One of the cooling systems for the Unit 2 reactor at Diablo Canyon nuclear power plant was inoperable for a year and a half due to a broken switch.
One of the cooling systems for the Unit 2 reactor at Diablo Canyon nuclear power plant was inoperable for a year and a half due to a broken switch. jjohnston@thetribunenews.com

A broken switch at Diablo Canyon nuclear power plant that left a reactor cooling system temporarily inoperable has prompted the Nuclear Regulatory Commission to cite the plant for a low-risk safety finding.

The NRC issued a “white finding” Thursday, claiming the plant failed to adequately maintain an aspect of its emergency core cooling system, resulting in a low-to-moderate safety risk at the plant. The NRC evaluates regulatory performance at nuclear plants by color-coding inspection findings as green, white, yellow or red, in order of increasing safety significance.
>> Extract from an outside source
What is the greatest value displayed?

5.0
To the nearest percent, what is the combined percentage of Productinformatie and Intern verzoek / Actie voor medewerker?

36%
PG&E has since corrected the situation, spokesman Blair Jones said, and it plans to appeal the finding.

“We are absolutely committed to the highest safety standards,” he said. “This relentless focus on safety led us to discover this issue and make immediate repairs. We believe it is not reflective of current plant performance.”

The two units at Diablo Canyon are each equipped with two emergency core cooling systems, which use water to cool the reactors if an accident or malfunction occurs. During a scheduled test in May, workers discovered that one of the cooling systems for Unit 2 was inoperable for up to a year and a half; that particular system had last been checked in October 2014.
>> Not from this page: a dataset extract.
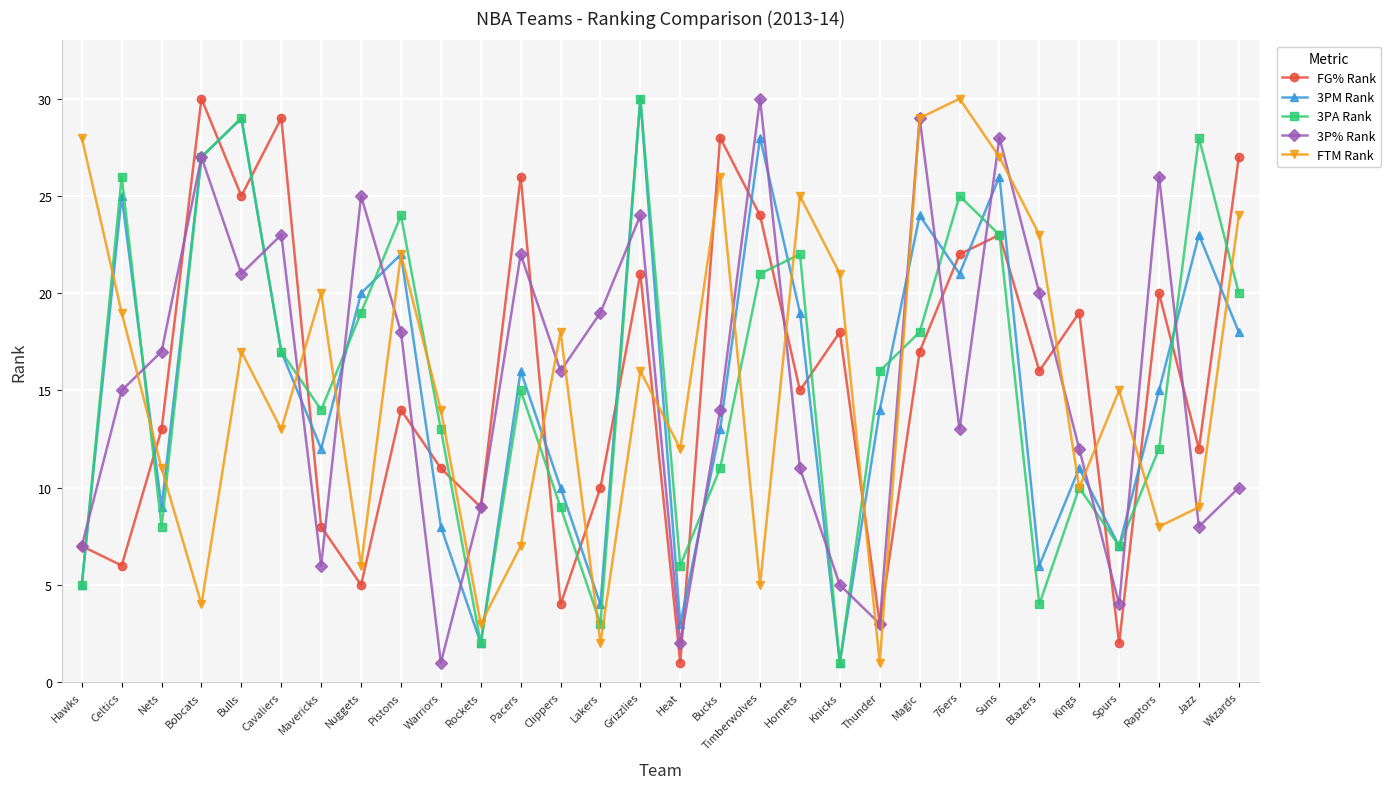

At which label does 3P% Rank reach its minimum?

Warriors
The problem was determined to be a limit switch that was installed in a way that had it operating beyond its optimal capacity.

Jones said that because there are two cooling systems per reactor, there would have been little risk to the public in the event an accident had occurred while the switch was not working.

“We also believe that in the unlikely event this system were needed, our professional operators, who continually train and drill to meet any potential emergency, would have successfully responded to ensure the equipment met its function,” he said.

If the utility’s appeal is unsuccessful, it means there will be an additional NRC inspection of the plant in the coming year. (The plant already undergoes an annual inspection, per federal law.)